How to Manage the International Expansion of Your Accounting Business
Accounting firms are essential businesses, that enjoy high levels of success with thanks to their near-universal demand. Businesses in all industries rely on quality accounting to maintain compliance and stability – something that is true on a global scale, too. If your business is thriving, you might be thinking about expanding – but what does opening the doors to a new international territory mean for you?
Planning
It should go without saying that planning is a vital part of expanding. Without a comprehensive approach to figuring out the various steps involved in your expansion, your expansion will surely fail. Planning encompasses a wide range of individual and specific considerations, and accounts for your existing staff capacity in charting a realistic course to your end-goal – with an achievable timeline in mind.
Your planning should not be rushed. Time should be taken to look at the expansion from every angle, and to iterate timelines that incorporate lead time for seeking funding, or gaining clarity on certain markets and regulations.
Compliance
Speaking of which, compliance is arguably the biggest hurdle you will encounter during your expansion process. Not only are there new laws to comply with in the countries to which you are expanding, but also international laws to abide by as well.
The chief way in which you will initially engage with new laws and regulations is through staffing. A spearhead team will need to be relocated to your new region, in order to facilitate the set-up of your new branch and the winning of new customers directly. For this, you will need to understand the immigration laws relating to relocating employees abroad. You will also need to engage with local employment law in hiring local talent in your new location or territory.
Acquisitions and Mergers
Expanding into a new territory can be expensive business in multiple ways. Not only are there logistical costs, but also the costs associated with finding new regional audiences and converting them into clients. Taking the merger or acquisition route can eliminate a lot of these costs, allowing you to benefit from pre-existing infrastructure and customer lists to profit together. Of course, there are legal considerations that remain important to make in considering an international merger.
Finances
As an accounting firm, you will be no stranger to the financial side of the equation. A cost-benefit analysis will have been a key part of the planning stages for your expansion.
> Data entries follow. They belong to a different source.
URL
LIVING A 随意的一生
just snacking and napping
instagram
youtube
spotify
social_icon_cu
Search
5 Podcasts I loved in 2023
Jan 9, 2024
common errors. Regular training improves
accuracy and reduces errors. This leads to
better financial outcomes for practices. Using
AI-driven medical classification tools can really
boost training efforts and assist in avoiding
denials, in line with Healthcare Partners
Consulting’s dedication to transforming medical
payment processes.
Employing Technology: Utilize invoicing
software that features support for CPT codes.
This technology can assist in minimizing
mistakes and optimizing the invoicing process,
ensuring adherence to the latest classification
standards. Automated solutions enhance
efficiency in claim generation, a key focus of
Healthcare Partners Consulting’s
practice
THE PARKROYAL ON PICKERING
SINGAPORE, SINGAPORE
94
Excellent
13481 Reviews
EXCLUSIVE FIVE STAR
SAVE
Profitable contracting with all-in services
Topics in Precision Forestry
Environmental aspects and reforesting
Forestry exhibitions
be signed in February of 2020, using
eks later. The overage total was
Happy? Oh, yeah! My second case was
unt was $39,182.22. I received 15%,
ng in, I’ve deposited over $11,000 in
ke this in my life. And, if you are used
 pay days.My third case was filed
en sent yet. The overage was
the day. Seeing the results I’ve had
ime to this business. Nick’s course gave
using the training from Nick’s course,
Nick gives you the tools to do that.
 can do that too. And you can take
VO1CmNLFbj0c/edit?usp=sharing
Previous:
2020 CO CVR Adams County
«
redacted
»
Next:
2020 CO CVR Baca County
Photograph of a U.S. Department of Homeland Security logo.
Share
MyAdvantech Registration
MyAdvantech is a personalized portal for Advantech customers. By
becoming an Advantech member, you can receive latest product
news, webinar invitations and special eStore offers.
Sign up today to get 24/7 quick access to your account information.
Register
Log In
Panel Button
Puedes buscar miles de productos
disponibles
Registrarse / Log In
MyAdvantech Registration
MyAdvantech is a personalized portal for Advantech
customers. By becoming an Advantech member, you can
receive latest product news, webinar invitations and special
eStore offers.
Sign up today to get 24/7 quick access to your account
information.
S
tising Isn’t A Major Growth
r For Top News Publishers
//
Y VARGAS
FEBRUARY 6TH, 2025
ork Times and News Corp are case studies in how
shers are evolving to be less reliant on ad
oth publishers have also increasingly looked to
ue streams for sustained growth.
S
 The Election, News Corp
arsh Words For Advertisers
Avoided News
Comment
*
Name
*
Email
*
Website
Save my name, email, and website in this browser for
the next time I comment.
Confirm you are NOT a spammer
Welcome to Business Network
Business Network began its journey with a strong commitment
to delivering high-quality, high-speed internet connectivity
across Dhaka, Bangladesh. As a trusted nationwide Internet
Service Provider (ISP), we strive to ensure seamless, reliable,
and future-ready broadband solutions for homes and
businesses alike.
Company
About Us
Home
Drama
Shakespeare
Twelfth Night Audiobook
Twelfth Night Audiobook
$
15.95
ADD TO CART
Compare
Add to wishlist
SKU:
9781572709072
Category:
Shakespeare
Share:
No attempt to expand would be made without an assurance that not only would the expansion improve business, but also that the money existed to fund said expansion.
Still, there are other angles to managing the financial aspect – not in the least of which is the legal angle. Again, differing laws between different nations and jurisdictions can spell difficulty for expanding businesses; you need to be sure that any money you move from one country’s banking system to another’s is correctly handled with tax laws in mind.